● **What needs to be done**:
Copy the source text of every item below word for word, leaving the pictures out of your answer.
────
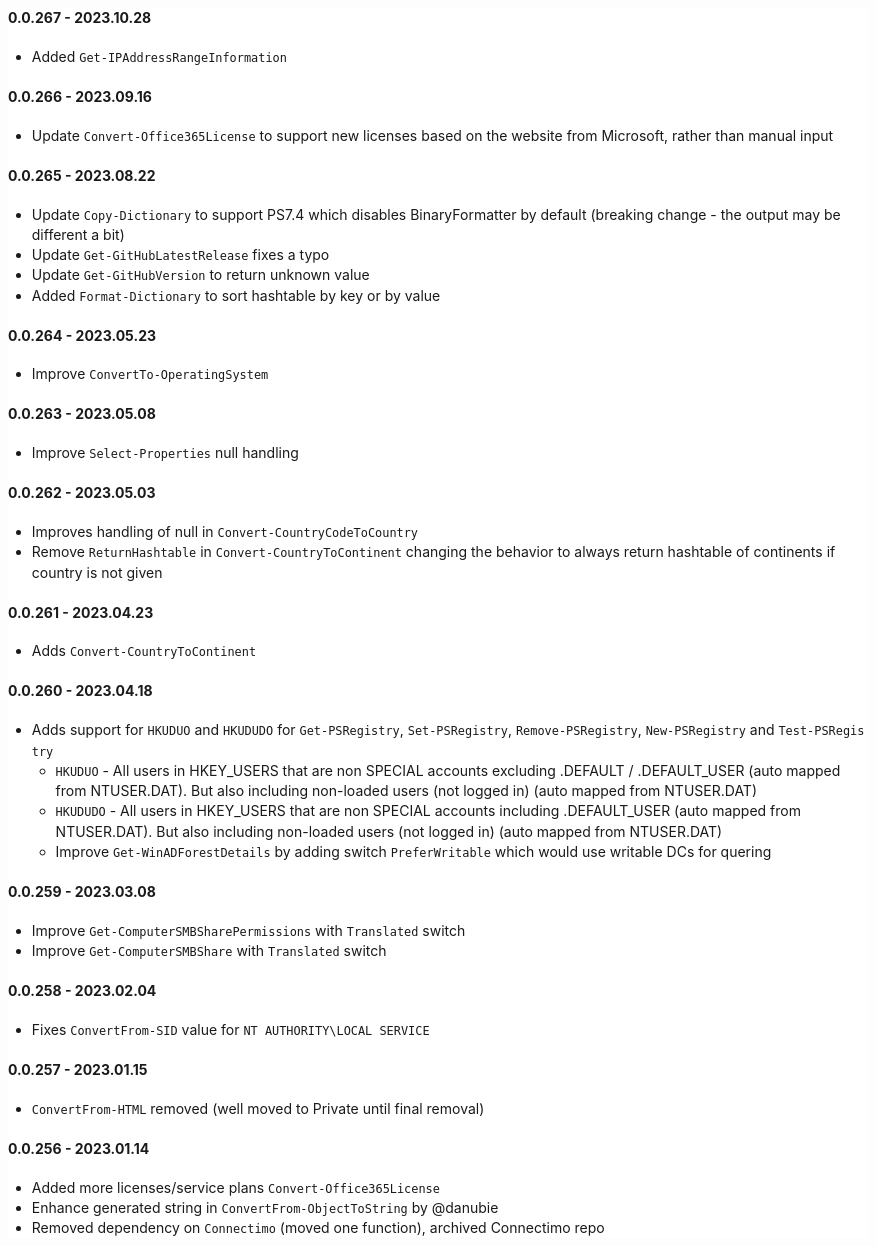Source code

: #### 0.0.267 - 2023.10.28
- Added `Get-IPAddressRangeInformation`

#### 0.0.266 - 2023.09.16
- Update `Convert-Office365License` to support new licenses based on the website from Microsoft, rather than manual input

#### 0.0.265 - 2023.08.22
- Update `Copy-Dictionary` to support PS7.4 which disables BinaryFormatter by default (breaking change - the output may be different a bit)
- Update `Get-GitHubLatestRelease` fixes a typo
- Update `Get-GitHubVersion` to return unknown value
- Added `Format-Dictionary` to sort hashtable by key or by value

#### 0.0.264 - 2023.05.23
- Improve `ConvertTo-OperatingSystem`

#### 0.0.263 - 2023.05.08
- Improve `Select-Properties` null handling

#### 0.0.262 - 2023.05.03
- Improves handling of null in `Convert-CountryCodeToCountry`
- Remove `ReturnHashtable`  in `Convert-CountryToContinent` changing the behavior to always return hashtable of continents if country is not given

#### 0.0.261 - 2023.04.23
- Adds `Convert-CountryToContinent`

#### 0.0.260 - 2023.04.18
- Adds support for `HKUDUO` and `HKUDUDO` for `Get-PSRegistry`, `Set-PSRegistry`, `Remove-PSRegistry`, `New-PSRegistry` and `Test-PSRegistry`
  - `HKUDUO` - All users in HKEY_USERS that are non SPECIAL accounts excluding .DEFAULT / .DEFAULT_USER (auto mapped from NTUSER.DAT). But also including non-loaded users (not logged in) (auto mapped from NTUSER.DAT)
  - `HKUDUDO` - All users in HKEY_USERS that are non SPECIAL accounts including .DEFAULT_USER (auto mapped from NTUSER.DAT). But also including non-loaded users (not logged in) (auto mapped from NTUSER.DAT)
  - Improve `Get-WinADForestDetails` by adding switch `PreferWritable` which would use writable DCs for quering

#### 0.0.259 - 2023.03.08
- Improve `Get-ComputerSMBSharePermissions` with `Translated` switch
- Improve `Get-ComputerSMBShare` with `Translated` switch

#### 0.0.258 - 2023.02.04
- Fixes `ConvertFrom-SID` value for `NT AUTHORITY\LOCAL SERVICE`

#### 0.0.257 - 2023.01.15
- `ConvertFrom-HTML` removed (well moved to Private until final removal)

#### 0.0.256 - 2023.01.14
- Added more licenses/service plans `Convert-Office365License`
- Enhance generated string in `ConvertFrom-ObjectToString` by @danubie
- Removed dependency on `Connectimo` (moved one function), archived Connectimo repo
────
● **Completed task**:
Source code

: #### 0.0.267 - 2023.10.28
- Added `Get-IPAddressRangeInformation`

#### 0.0.266 - 2023.09.16
- Update `Convert-Office365License` to support new licenses based on the website from Microsoft, rather than manual input

#### 0.0.265 - 2023.08.22
- Update `Copy-Dictionary` to support PS7.4 which disables BinaryFormatter by default (breaking change - the output may be different a bit)
- Update `Get-GitHubLatestRelease` fixes a typo
- Update `Get-GitHubVersion` to return unknown value
- Added `Format-Dictionary` to sort hashtable by key or by value

#### 0.0.264 - 2023.05.23
- Improve `ConvertTo-OperatingSystem`

#### 0.0.263 - 2023.05.08
- Improve `Select-Properties` null handling

#### 0.0.262 - 2023.05.03
- Improves handling of null in `Convert-CountryCodeToCountry`
- Remove `ReturnHashtable`  in `Convert-CountryToContinent` changing the behavior to always return hashtable of continents if country is not given

#### 0.0.261 - 2023.04.23
- Adds `Convert-CountryToContinent`

#### 0.0.260 - 2023.04.18
- Adds support for `HKUDUO` and `HKUDUDO` for `Get-PSRegistry`, `Set-PSRegistry`, `Remove-PSRegistry`, `New-PSRegistry` and `Test-PSRegistry`
  - `HKUDUO` - All users in HKEY_USERS that are non SPECIAL accounts excluding .DEFAULT / .DEFAULT_USER (auto mapped from NTUSER.DAT). But also including non-loaded users (not logged in) (auto mapped from NTUSER.DAT)
  - `HKUDUDO` - All users in HKEY_USERS that are non SPECIAL accounts including .DEFAULT_USER (auto mapped from NTUSER.DAT). But also including non-loaded users (not logged in) (auto mapped from NTUSER.DAT)
  - Improve `Get-WinADForestDetails` by adding switch `PreferWritable` which would use writable DCs for quering

#### 0.0.259 - 2023.03.08
- Improve `Get-ComputerSMBSharePermissions` with `Translated` switch
- Improve `Get-ComputerSMBShare` with `Translated` switch

#### 0.0.258 - 2023.02.04
- Fixes `ConvertFrom-SID` value for `NT AUTHORITY\LOCAL SERVICE`

#### 0.0.257 - 2023.01.15
- `ConvertFrom-HTML` removed (well moved to Private until final removal)

#### 0.0.256 - 2023.01.14
- Added more licenses/service plans `Convert-Office365License`
- Enhance generated string in `ConvertFrom-ObjectToString` by @danubie
- Removed dependency on `Connectimo` (moved one function), archived Connectimo repo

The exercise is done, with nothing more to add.